The biggest U.S. banks reported a slump in revenue from fixed income, currencies and commodities (FICC) trading in the second quarter, facing tough comparisons in the same period last year, when the COVID-19 pandemic first hit, sending markets into a frenzy.

Equities trading held up better, with three of the five U.S. investment banks seeing higher revenue.

Despite that, executives remain unsure about what the "new normal" will be for trading activity and when the market will settle at that level.

"We are all trying to figure that out," Morgan Stanley Chief Financial Officer Sharon Yeshaya said in an interview.

Although overall trading revenue dropped by around a third from this time last year, it remains well above pre-pandemic levels for the largest Wall Street banks.

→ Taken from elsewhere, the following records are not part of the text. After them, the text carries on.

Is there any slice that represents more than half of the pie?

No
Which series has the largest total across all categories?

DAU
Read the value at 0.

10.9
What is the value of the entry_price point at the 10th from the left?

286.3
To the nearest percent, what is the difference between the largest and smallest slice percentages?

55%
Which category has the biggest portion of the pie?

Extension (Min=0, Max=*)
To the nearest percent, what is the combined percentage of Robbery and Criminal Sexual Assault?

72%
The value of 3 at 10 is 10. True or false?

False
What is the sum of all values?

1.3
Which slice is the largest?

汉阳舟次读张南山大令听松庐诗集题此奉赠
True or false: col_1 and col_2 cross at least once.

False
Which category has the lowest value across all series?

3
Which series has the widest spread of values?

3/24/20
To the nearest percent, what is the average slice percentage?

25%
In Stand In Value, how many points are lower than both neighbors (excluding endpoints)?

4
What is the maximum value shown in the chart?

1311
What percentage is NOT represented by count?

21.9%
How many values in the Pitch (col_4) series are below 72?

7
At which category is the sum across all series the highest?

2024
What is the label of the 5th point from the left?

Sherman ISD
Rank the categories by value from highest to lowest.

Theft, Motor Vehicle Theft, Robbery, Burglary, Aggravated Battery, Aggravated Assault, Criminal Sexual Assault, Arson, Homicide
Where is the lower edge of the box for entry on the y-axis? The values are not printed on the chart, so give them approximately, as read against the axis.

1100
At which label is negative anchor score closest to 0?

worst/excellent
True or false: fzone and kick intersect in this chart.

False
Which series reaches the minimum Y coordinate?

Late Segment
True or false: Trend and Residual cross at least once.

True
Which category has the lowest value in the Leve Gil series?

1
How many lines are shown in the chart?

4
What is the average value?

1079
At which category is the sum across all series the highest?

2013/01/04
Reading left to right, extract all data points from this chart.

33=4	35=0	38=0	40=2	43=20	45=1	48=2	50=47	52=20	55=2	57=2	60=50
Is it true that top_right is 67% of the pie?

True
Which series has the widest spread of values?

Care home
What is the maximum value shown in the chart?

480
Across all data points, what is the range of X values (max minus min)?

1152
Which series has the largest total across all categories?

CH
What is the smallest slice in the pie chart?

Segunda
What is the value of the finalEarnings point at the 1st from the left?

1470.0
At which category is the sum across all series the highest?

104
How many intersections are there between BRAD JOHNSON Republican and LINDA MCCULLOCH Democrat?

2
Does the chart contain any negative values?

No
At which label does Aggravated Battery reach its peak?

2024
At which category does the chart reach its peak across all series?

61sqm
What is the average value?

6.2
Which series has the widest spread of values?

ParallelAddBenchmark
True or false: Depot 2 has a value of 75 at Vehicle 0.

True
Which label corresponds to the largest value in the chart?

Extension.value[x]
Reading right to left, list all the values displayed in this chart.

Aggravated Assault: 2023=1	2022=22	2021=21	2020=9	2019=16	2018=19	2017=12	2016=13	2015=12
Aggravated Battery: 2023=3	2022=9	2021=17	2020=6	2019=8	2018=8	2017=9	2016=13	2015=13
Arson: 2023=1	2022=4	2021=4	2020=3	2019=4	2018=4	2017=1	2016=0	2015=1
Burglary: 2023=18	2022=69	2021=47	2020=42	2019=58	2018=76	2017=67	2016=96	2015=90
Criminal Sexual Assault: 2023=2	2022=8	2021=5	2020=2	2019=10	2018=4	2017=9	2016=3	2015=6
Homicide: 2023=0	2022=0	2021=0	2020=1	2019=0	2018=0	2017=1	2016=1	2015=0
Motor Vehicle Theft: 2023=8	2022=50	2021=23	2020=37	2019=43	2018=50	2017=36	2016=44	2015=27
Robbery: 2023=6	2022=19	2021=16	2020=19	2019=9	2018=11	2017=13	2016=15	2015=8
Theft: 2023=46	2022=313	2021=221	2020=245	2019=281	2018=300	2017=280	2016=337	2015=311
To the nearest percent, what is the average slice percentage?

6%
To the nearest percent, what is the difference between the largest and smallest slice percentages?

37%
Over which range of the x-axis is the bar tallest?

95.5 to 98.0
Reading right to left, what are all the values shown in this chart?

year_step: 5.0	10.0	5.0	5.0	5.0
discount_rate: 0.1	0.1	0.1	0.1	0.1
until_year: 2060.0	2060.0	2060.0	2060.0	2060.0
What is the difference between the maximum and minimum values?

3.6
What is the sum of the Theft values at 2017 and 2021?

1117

"We're not going back to 2019 levels anytime soon," said Goldman Sachs Chief Executive Officer David Solomon in an interview with CNBC.

Executives at Goldman Sachs and Morgan Stanley point to a larger overall market and an increase in their market share as European rivals retreat and they to more trading on behalf of corporate clients.

"The (FICC) wallet feels bigger than it was pre-pandemic," said Morgan Stanley's Yeshaya. "We are capturing a bigger share than we had before."

However, some analysts are skeptical.

"I would be cautious to say the size of that market has increased," said Mark Doctoroff, MUFG's global co-head of financial institutions group.

Goldman Sachs and Morgan Stanley - the banks that are most reliant on capital markets - will face challenges as market activity returns to more normal levels, analysts say.

Those banks have benefited more than others as the trading and investment banking boom of the past year drove their earnings growth and gave a sharp boost to their share prices.

Morgan Stanley shares now trade at more than three times their value at the start of the pandemic. Goldman Sachs' shares are worth nearly three times what they were when COVID-19 hit.